Ting..ting..ting..ting…. bunyi kentungan si penjual
buah siang itu didepan rumah. Bunyi yang kerap kuanggap sebagai penjual es pisang
ijo saat tinggal di Kendari.
Di Jakarta, bunyi-bunyian serupa banyak berseliweran,
maka disinilah tempat menguji yang tepat untuk indera pendengaran kita. Apakah
itu bunyi penjual buah, es, bakso, penjual bubur, atau penjual kue malam. Terlepas
dari itu, bagiku itu adalah salah satu suasana yang susah untuk ditemukan
ditempat lain.
“Ramai”….tanpa perlu memecahkan gelas seperti sarannya
Cinta dalam AADC.
Hingga pukul 02.00 pun kita masih akan menjumpai
mereka, walaupun ketukan pada jam-jam itu sedikit lebih anarkis yaitu
memukuk-mukul wajan. Tetapi jangan hawatir, itu bukanlah seorang penyamun, atau
maling yang tengah membawa barang curian. Ia cuma penjual nasi goreng yang
tengah berharap kita kelaparan setelah nonton sepak bola atau pulang dari apel
di Taman Lawang.
Apakah di jam-jam itu sudah terhenti? Rupanya belum,
pada jam-jam diatasnya lagi kita akan menemukan para penjaja jagung dan kacang
rebus.
Nah, kentungan penjaja jagung rebus ini wajib
diwaspadai….karena ketukan suaranya mirip-mirip dengan kentungan hansip saat maling
kedapatan beraksi.
Di Jakarta, semua jenis barang ada yang menjajakan via
gerobak atau keliling dari rumah kerumah, dari kampung ke kampung, dari
kompleks ke kompleks. Mereka begitu aktif mencari rejeki dari warga Jakarta.

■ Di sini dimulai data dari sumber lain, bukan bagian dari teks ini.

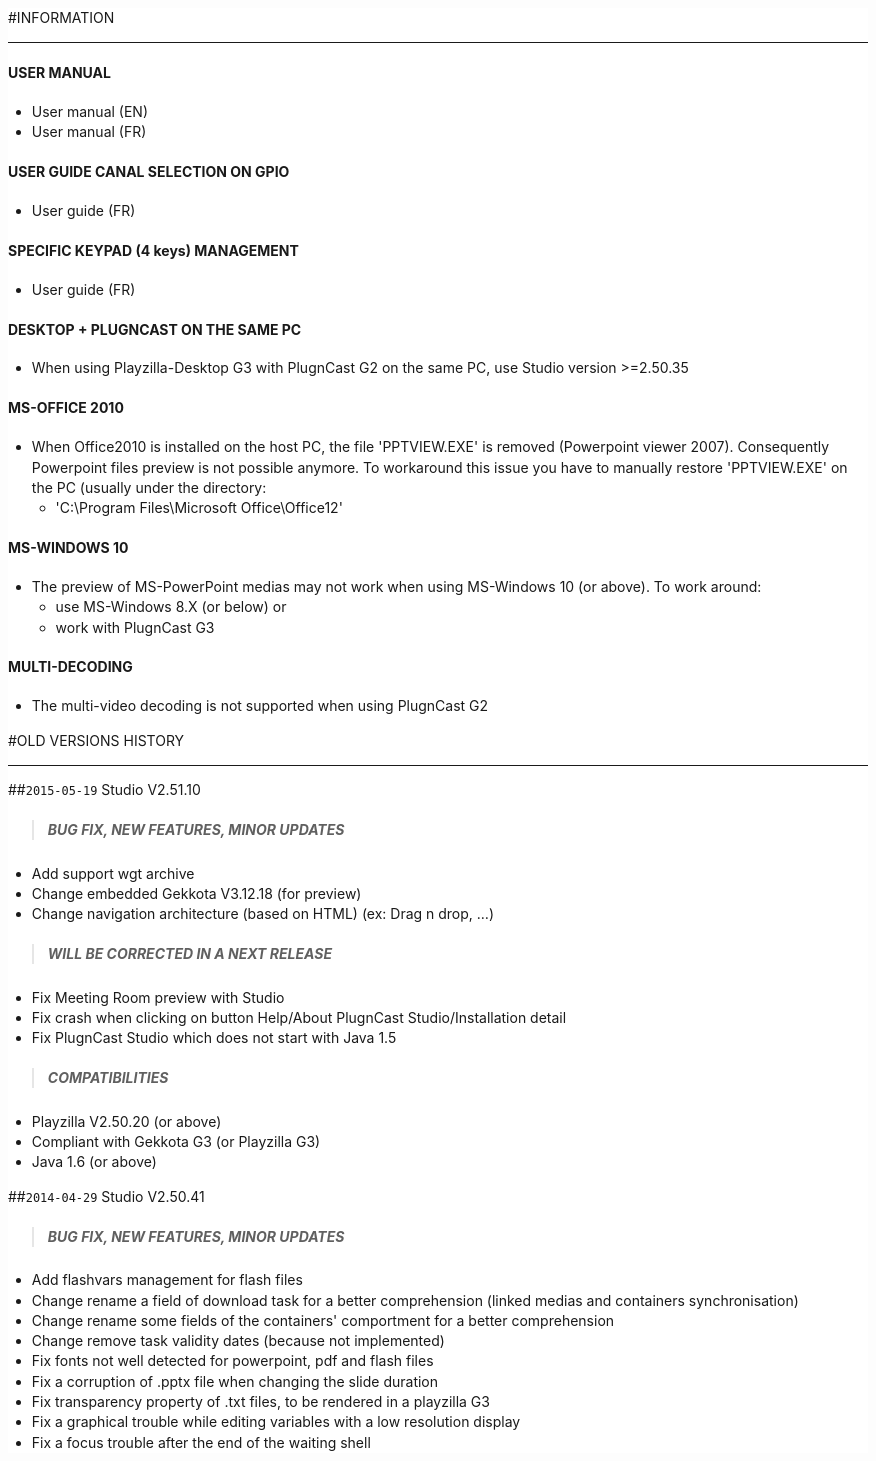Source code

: #INFORMATION
***********************************************************************
#### **USER MANUAL**  
- User manual (EN) 
- User manual (FR) 
#### **USER GUIDE CANAL SELECTION ON GPIO**
- User guide (FR) 
#### **SPECIFIC KEYPAD (4 keys) MANAGEMENT**
- User guide (FR) 
#### **DESKTOP + PLUGNCAST ON THE SAME PC**
- When using Playzilla-Desktop G3 with PlugnCast G2 on the same PC, use Studio version >=2.50.35
#### **MS-OFFICE 2010**
- When Office2010 is installed on the host PC, the file 'PPTVIEW.EXE' is removed (Powerpoint viewer 2007). Consequently Powerpoint files preview is not possible anymore. To workaround this issue you have to manually restore 'PPTVIEW.EXE' on the PC (usually under the directory:
	- 'C:\Program Files\Microsoft Office\Office12'
#### **MS-WINDOWS 10**
- The preview of MS-PowerPoint medias may not work when using MS-Windows 10 (or above). To work around:
	- use MS-Windows 8.X (or below) or
	- work with PlugnCast G3  
#### **MULTI-DECODING**
- The multi-video decoding is not supported when using PlugnCast G2

#OLD VERSIONS HISTORY
*********************************************************************************************************

##`2015-05-19` Studio V2.51.10   
>##### **BUG FIX, NEW FEATURES, MINOR UPDATES**  
- Add support wgt archive
- Change embedded Gekkota V3.12.18 (for preview)
- Change navigation architecture (based on HTML) (ex: Drag n drop, …)
>##### **WILL BE CORRECTED IN A NEXT RELEASE**
- Fix Meeting Room preview with Studio
- Fix crash when clicking on button Help/About PlugnCast Studio/Installation detail
- Fix PlugnCast Studio which does not start with Java 1.5
>##### **COMPATIBILITIES**
- Playzilla V2.50.20 (or above)
- Compliant with Gekkota G3 (or Playzilla G3)
- Java 1.6 (or above)

##`2014-04-29` Studio V2.50.41    
>##### **BUG FIX, NEW FEATURES, MINOR UPDATES**  
- Add flashvars management for flash files
- Change rename a field of download task for a better comprehension (linked medias and containers synchronisation)
- Change rename some fields of the containers' comportment  for a better comprehension
- Change remove task validity dates (because not implemented)
- Fix fonts not well detected for powerpoint, pdf and flash files
- Fix a corruption of .pptx file when changing the slide duration
- Fix transparency property of .txt files, to be rendered in a playzilla G3
- Fix a graphical trouble while editing variables with a low resolution display
- Fix a focus trouble after the end of the waiting shell
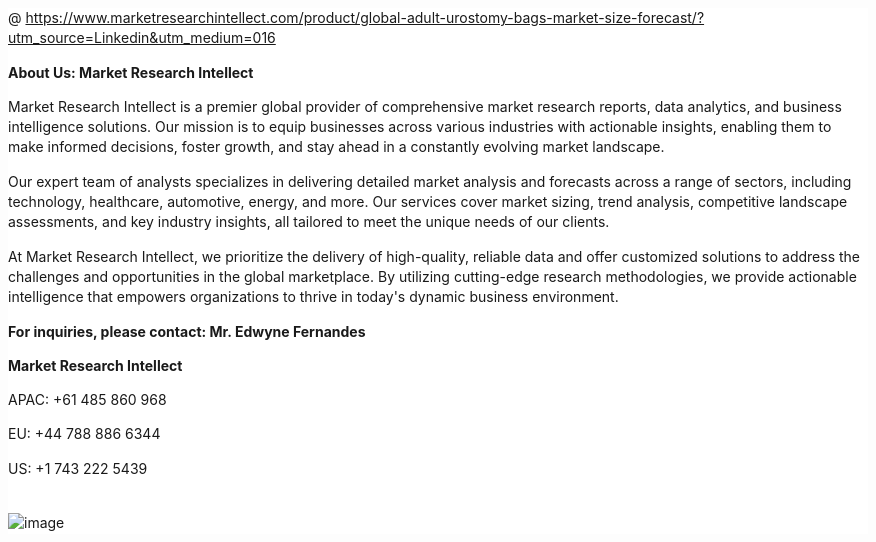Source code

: @</strong>&nbsp;<a href="https://www.marketresearchintellect.com/product/global-adult-urostomy-bags-market-size-forecast/?utm_source=Linkedin&utm_medium=016">https://www.marketresearchintellect.com/product/global-adult-urostomy-bags-market-size-forecast/?utm_source=Linkedin&utm_medium=016</a></span></p><p><strong>About Us: Market Research Intellect</strong></p><p>Market Research Intellect is a premier global provider of comprehensive market research reports, data analytics, and business intelligence solutions. Our mission is to equip businesses across various industries with actionable insights, enabling them to make informed decisions, foster growth, and stay ahead in a constantly evolving market landscape.</p><p>Our expert team of analysts specializes in delivering detailed market analysis and forecasts across a range of sectors, including technology, healthcare, automotive, energy, and more. Our services cover market sizing, trend analysis, competitive landscape assessments, and key industry insights, all tailored to meet the unique needs of our clients.</p><p>At Market Research Intellect, we prioritize the delivery of high-quality, reliable data and offer customized solutions to address the challenges and opportunities in the global marketplace. By utilizing cutting-edge research methodologies, we provide actionable intelligence that empowers organizations to thrive in today's dynamic business environment.</p><p><strong>For inquiries, please contact: Mr. Edwyne Fernandes</strong></p><p><strong>Market Research Intellect</strong></p><p>APAC: +61 485 860 968</p><p>EU: +44 788 886 6344</p><p>US: +1 743 222 5439</p></div><div class="article-main__content" data-test-id="publishing-text-block">&nbsp;</div>
![image](https://github.com/user-attachments/assets/afea51c2-5a3f-476d-9f1c-ec67603889b4)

Penjual gorengan, bakso, mie, nasi uduk, nasi goreng,
penjual sate, penjual buah, penjual sayur, penjual perabot, penjual baju, penjual
ikan, daging, kerupuk, roti, penjual mainan anak, wahana main keliling
(odong-odong), sampai penjual pakaian dalam, semua ada di Jakarta.
Pernah gak kebayang jika mereka semua jualan di Pulau
Muna?
Penjual gorengan, bakso, mie, nasi goreng, atau penjual sate, mulai jalan lalu dorong
gerobak dari Desa Wandoke menuju Desa Lasama. Mereka jalan, ketok-ketok piring baksonya
pakai sendok.
Rumah pertama, kedua dan ketiga, siul-siul semangat.
Rumah keeempat, dan kelima siul-siulnya mulai hilang. Rumah keenam dan ketujuh penjualnya
mulai urut-urut betis, rumah kedelapan ban gerobaknya meletus.
Kenapa? Jarak satu rumah dengan rumah yang lain 1 kilo
dibatasi hutan. Jalanya batu-batu berlubang.
Penjual sayur, buah, dan penjual ikan…mulai keliling genjot
gerobaknya. Star dari Desa Lasama ke Desa Tondasi. Rumah pertama yang punya
rumah lagi panjat pohon kelor mau petik daunnya untuk masak sayur. Rumah kedua dibelakang
rumahnya ada kebun pepaya, dan pohon pisang. Rumah keempat, sudah sampai di
pelabuhan Tondasi, sudah laut. Tidak ada lagi rumah. Sudah laut Banda.
Penjual perabot, dan pakaian. Penjual ini lebih keren,
pakai mobil open, seperti yang marak di Jakarta. Sampai di Pulau Muna, di Desa
Lindo, penjualnya teriak, parabooot….parabooottt….parabooottt..!!! lima ribu
tigaaa…..lima ribu tigaaa….!!!!
Beberapa wanita datang, sudah cantik, pakai lipstik, dan bedak walaupun dari beras
yang ditumbuk. Penjualnya mulai senang, optimis barangnya laku. Penjual
bertanya, mau beli apa? Si Wanita “Mau kepasar ingkaa…”. Penjual “Tidak usah
kepasar, disini juga ada, mau beli apa saja ada?”. Si Wanita, “Saya mau
jalan-jalan saja…!!”. Yah karena disitu tidak ada mall. Tempat jalan-jalan yah pasar.